Directive: Reproduce the text of every item below line for line, without changes, and omit the picture placeholders.

Information shown:

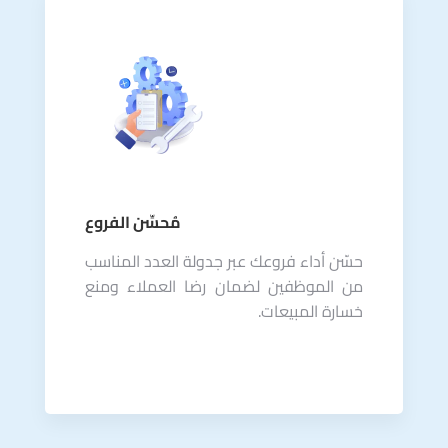
مُحسِّن الفروع
حسّن أداء فروعك عبر جدولة العدد المناسب
من الموظفين لضمان رضا العملاء ومنع
خسارة المبيعات.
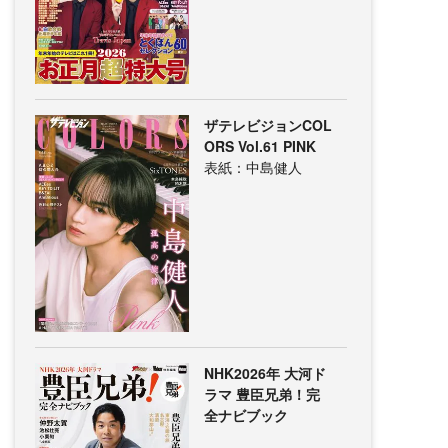
ザテレビジョンCOL
ORS Vol.61 PINK
表紙：中島健人
NHK2026年 大河ド
ラマ 豊臣兄弟！完
全ナビブック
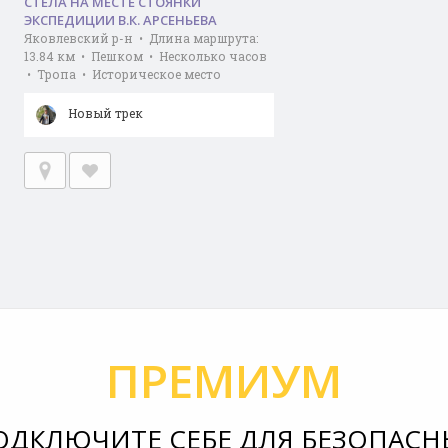
СТЕЛА НА МЕСТЕ СТОЯНКИ
ЭКСПЕДИЦИИ В.К. АРСЕНЬЕВА
Яковлевский р-н • Длина маршрута:
13.84 км • Пешком • Несколько часов
• Тропа • Историческое место
Новый трек
ПРЕМИУМ
ОДКЛЮЧИТЕ СЕБЕ ДЛЯ БЕЗОПАСН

Result of the task:
مُحسِّن الفروع
حسّن أداء فروعك عبر جدولة العدد المناسب
من الموظفين لضمان رضا العملاء ومنع
خسارة المبيعات.
ザテレビジョンCOL
ORS Vol.61 PINK
表紙：中島健人
NHK2026年 大河ド
ラマ 豊臣兄弟！完
全ナビブック
СТЕЛА НА МЕСТЕ СТОЯНКИ
ЭКСПЕДИЦИИ В.К. АРСЕНЬЕВА
Яковлевский р-н • Длина маршрута:
13.84 км • Пешком • Несколько часов
• Тропа • Историческое место
Новый трек
ПРЕМИУМ
ОДКЛЮЧИТЕ СЕБЕ ДЛЯ БЕЗОПАСН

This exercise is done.